Dirty water is the world's biggest health risk. When water from rain roads into rivers, it picks ... more Dirty water is the world's biggest health risk. When water from rain roads into rivers, it picks up toxic chemicals, dirt, trash and disease-carrying organisms along the way. Many of our water resources lack basic protections, making them vulnerable to pollution from factory farms and industrial plants. Due to that, a classification model is needed to present the quality of the water environment. In this paper, the data mining techniques are used in this research by applying the classification method for water quality application. Various classifiers were studied in order to find the most accurate classifier for the dataset.
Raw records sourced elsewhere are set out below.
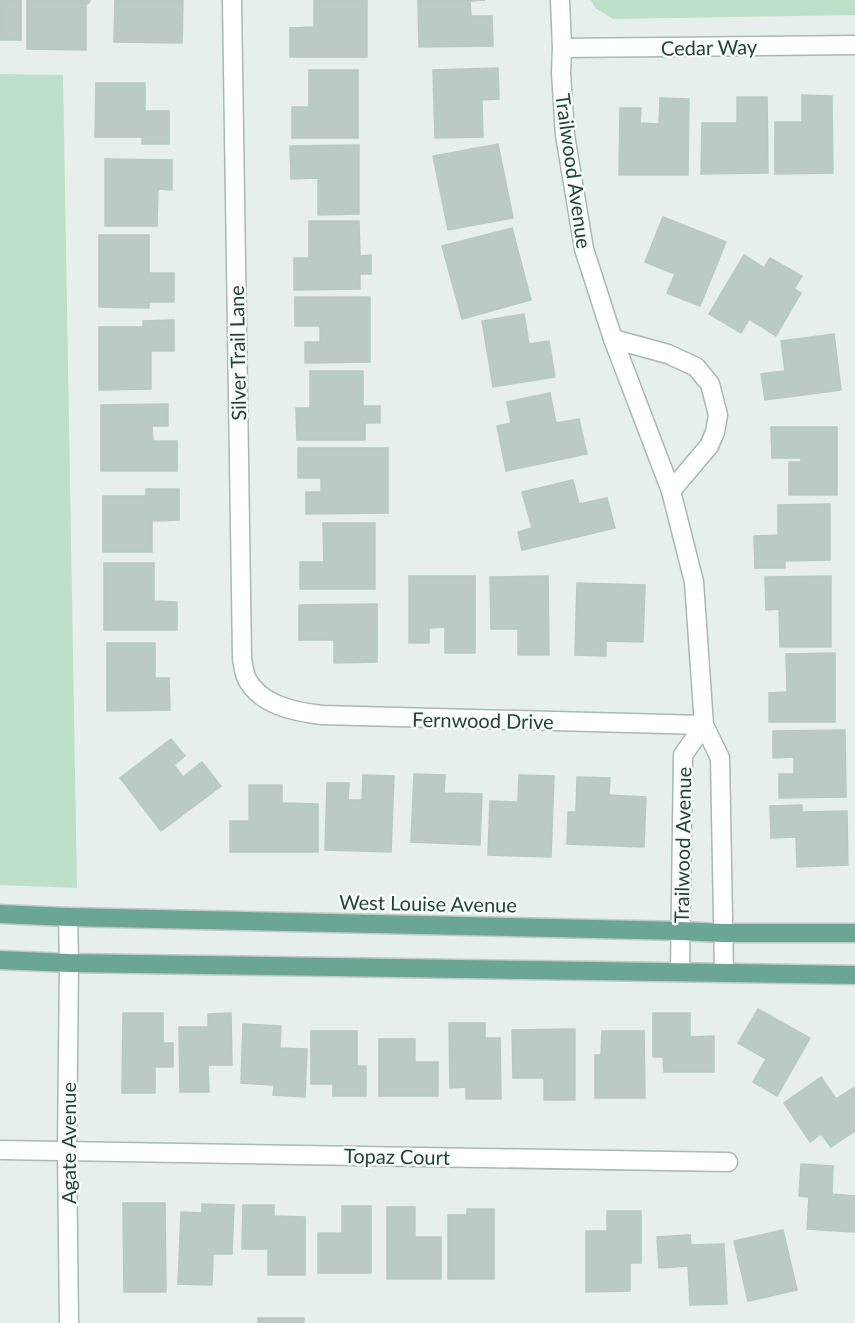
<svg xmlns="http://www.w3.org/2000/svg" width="855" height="1323" viewBox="0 0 855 1323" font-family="Lato,sans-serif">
<rect width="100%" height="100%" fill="#e6efeb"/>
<g fill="#bfe0c8">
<polygon points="591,0 855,0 855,15 613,19 595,8"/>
<polygon points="0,74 63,75 77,888 0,885"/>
</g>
<g fill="#bbcac4" stroke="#b8c9c2" stroke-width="1.5">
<rect x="0" y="0" width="21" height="40"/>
<polygon points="27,0 90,0 89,3 86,4 86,50 27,49"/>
<polygon points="115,0 183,0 182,43 114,42"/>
<polygon points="314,0 367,0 367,57 290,57 290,28 314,27"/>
<polygon points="418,0 485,0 470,1 471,16 492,16 493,46 419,47"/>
<polygon points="498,68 499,99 482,100 483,137 435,138 433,70"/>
<polygon points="309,70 358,70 358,138 292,138 292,107 309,107"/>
<polygon points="96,83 145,83 145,111 169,111 169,144 142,144 142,137 95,137"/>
<polygon points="802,95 832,96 833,173 775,174 775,122 802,122"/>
<polygon points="737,97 767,97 768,173 701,174 702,123 737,123"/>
<polygon points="660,98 689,99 688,175 619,175 620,108 641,108 640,123 659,124"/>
<polygon points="498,144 513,218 448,230 433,156"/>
<polygon points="359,145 359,214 318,215 318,178 291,179 290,146"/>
<polygon points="105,159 172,160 172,190 158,189 157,226 105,226"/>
<polygon points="663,217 726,242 700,306 667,293 675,274 645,262"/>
<polygon points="309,221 359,221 360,256 371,255 371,274 360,274 360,289 294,290 294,258 309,258"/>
<polygon points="512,228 531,300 462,319 442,246"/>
<polygon points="99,235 149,235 149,273 174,273 174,302 149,302 149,308 99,307"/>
<polygon points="744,255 764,268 770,258 802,276 794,289 801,293 776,336 749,319 741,333 709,314"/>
<polygon points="295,297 370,297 370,362 305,363 305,342 320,342 320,326 295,326"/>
<polygon points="524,314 529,344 549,341 555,377 493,387 482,321"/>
<polygon points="174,320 174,351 151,351 151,389 99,390 99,327 143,327 143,321"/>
<polygon points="834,334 841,390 765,400 761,374 785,371 781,341"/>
<polygon points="310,371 363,371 363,406 380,406 380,423 365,423 365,440 297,440 296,408 310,408"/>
<polygon points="550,393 556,423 579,419 587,454 506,471 497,426 511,423 507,402"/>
<polygon points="168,404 168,426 152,426 153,441 177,441 177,471 101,471 101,405"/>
<polygon points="771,427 837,427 837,495 789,495 789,462 801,462 801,458 772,458"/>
<polygon points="298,448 388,448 388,513 306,514 306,492 321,492 321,478 298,478"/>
<polygon points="573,480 579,504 607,498 615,528 522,550 518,532 532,528 522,492"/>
<polygon points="146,489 179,489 179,520 152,521 152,552 103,552 103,496 146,496"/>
<polygon points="830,504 830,560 785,561 785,568 755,568 754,536 778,535 778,505"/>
<polygon points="323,523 375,523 375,589 300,589 300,562 324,562"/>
<polygon points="104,563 154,563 154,601 177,602 177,630 104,630"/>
<polygon points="409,576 475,576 475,653 445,653 445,627 429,628 429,643 409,643"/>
<polygon points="548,576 549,655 518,655 518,629 491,629 490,577"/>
<polygon points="831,576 831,647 780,647 779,609 766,610 765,577"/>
<polygon points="577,583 645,585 643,642 606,641 606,656 575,655"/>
<polygon points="377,604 377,662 334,663 334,640 299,640 299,605"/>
<polygon points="107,643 155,643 155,678 169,678 170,710 107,711"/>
<polygon points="835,653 835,722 769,722 769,693 787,692 786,654"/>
<polygon points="845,730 846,797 779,798 779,774 794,774 794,757 773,758 773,731"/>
<polygon points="171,739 185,756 174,765 183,777 202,762 221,786 161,831 120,778"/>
<polygon points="414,774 445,775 444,793 482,794 480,845 411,842"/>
<polygon points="363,775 394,776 391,852 325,850 327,783 349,783 348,800 362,800"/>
<polygon points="519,775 554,776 551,857 488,855 490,801 518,802"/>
<polygon points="577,777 610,778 609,795 646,797 644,847 567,844 568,812 576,812"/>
<polygon points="249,785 282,785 282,803 318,804 318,852 230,852 230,821 249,821"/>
<polygon points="802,805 802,812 847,811 848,865 797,867 796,837 771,838 770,806"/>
<polygon points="758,1009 810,1038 777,1096 753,1082 766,1059 738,1043"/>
<polygon points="123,1013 163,1013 163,1043 173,1043 173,1067 155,1067 155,1093 122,1093"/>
<polygon points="231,1013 232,1065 208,1065 209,1092 180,1092 179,1027 208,1027 208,1014"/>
<polygon points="653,1013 690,1013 690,1037 714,1036 714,1072 664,1072 663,1057 653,1057"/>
<polygon points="449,1023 485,1023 485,1038 500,1038 501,1099 466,1099 466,1087 450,1088"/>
<polygon points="243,1024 281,1026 280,1048 307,1049 305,1097 273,1095 274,1085 241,1083"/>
<polygon points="575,1029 575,1100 544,1100 544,1078 513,1078 512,1030"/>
<polygon points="311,1031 357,1031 357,1066 366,1066 366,1096 333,1096 333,1084 311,1084"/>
<polygon points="602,1031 644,1031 645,1098 595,1098 595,1055 601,1055"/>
<polygon points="379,1039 415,1039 415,1062 438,1062 438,1096 379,1096"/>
<polygon points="821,1077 836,1099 855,1087 855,1131 831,1147 821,1134 810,1142 784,1103"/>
<polygon points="801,1164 833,1166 832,1194 855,1196 855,1232 807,1229 809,1197 799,1196"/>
<polygon points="123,1203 165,1203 166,1292 124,1292"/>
<polygon points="202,1204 234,1205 232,1254 213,1254 212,1285 178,1284 181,1212 202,1213"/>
<polygon points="243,1205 274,1205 274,1216 305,1217 305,1275 268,1275 268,1249 242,1249"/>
<polygon points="342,1206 371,1206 371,1273 318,1273 318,1233 342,1233"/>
<polygon points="387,1207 415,1207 415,1237 441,1237 441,1279 387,1279"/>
<polygon points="467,1209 494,1209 494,1279 448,1279 448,1215 467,1215"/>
<polygon points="607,1211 641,1211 641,1263 630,1263 630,1291 586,1292 586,1231 607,1231"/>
<polygon points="783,1230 797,1290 748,1301 734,1241"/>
<polygon points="690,1235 691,1245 724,1244 727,1304 690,1305 688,1266 659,1268 657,1237"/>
<rect x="258" y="1318" width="46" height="5"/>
</g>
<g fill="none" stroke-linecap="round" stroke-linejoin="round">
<g stroke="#a8b8b2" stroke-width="21">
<g id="minor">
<path d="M232,0L242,658C243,664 244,672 246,677C259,705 295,712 322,715L704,725"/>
<polyline points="560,0 562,48 561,73 565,135 584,249 613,339 671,491 694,582 704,725 720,758 724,972"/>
<polyline points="562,48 855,45"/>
<polyline points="613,339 668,354 696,367 710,384 718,415 715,432 709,446 671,491"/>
<polyline points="68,917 69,963 67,1150 69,1323"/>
<polyline points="680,971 683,755 704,725"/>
<polyline points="0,1150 728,1162"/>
</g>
</g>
<g stroke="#c2cac8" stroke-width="21">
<g id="major">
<polyline points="0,914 68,917 681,931 723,933 855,933"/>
<polyline points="0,960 69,963 855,975"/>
</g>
</g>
<use href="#minor" stroke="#fff" stroke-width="18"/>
<use href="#major" stroke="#6aa596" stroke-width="18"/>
</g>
<g text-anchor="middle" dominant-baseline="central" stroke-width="5" stroke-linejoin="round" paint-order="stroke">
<g font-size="20" fill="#24423a" stroke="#f7fbf9">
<text transform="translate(709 47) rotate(-1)">Cedar Way</text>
<text transform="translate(574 171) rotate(82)">Trailwood Avenue</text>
<text transform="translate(237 353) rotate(-91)">Silver Trail Lane</text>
<text transform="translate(483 720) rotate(1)">Fernwood Drive</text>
<text transform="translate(682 845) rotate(-89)">Trailwood Avenue</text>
<text transform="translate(428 903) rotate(1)">West Louise Avenue</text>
<text transform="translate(68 1143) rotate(-90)">Agate Avenue</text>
<text transform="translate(397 1156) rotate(1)">Topaz Court</text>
</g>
</g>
</svg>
This paper presents the comparison of accuracies for the five classifiers (NB, MLP, J48, SMO, and IBk) based on a 10-fold cross validation as a test method with respect to water quality from the datasets of Kinta River, Perak Malaysia. This study also explores which classifier is suitable to classify the dataset. The selected attributes used in this study were: DO Sat, DO Mgl, BOD Mgl, COD Mgl, TS Mgl, DO Index, AN Index, SS Index, Class, and Degree of pollution. The data consisted of 166 instances and obtained from the East Coast Environmental Research Institute (ESERI) of Universiti Sultan Zainal Abidin (UniSZA). The result of MLP and IBk performed better than other classifiers for Kinta River dataset because these classifiers showed the highest accuracy with the same percentage of 91.57%. In the future, we will propose the multiclassifier approach by introducing a fusion at a classification level between these classifiers to get a higher accuracy of classification.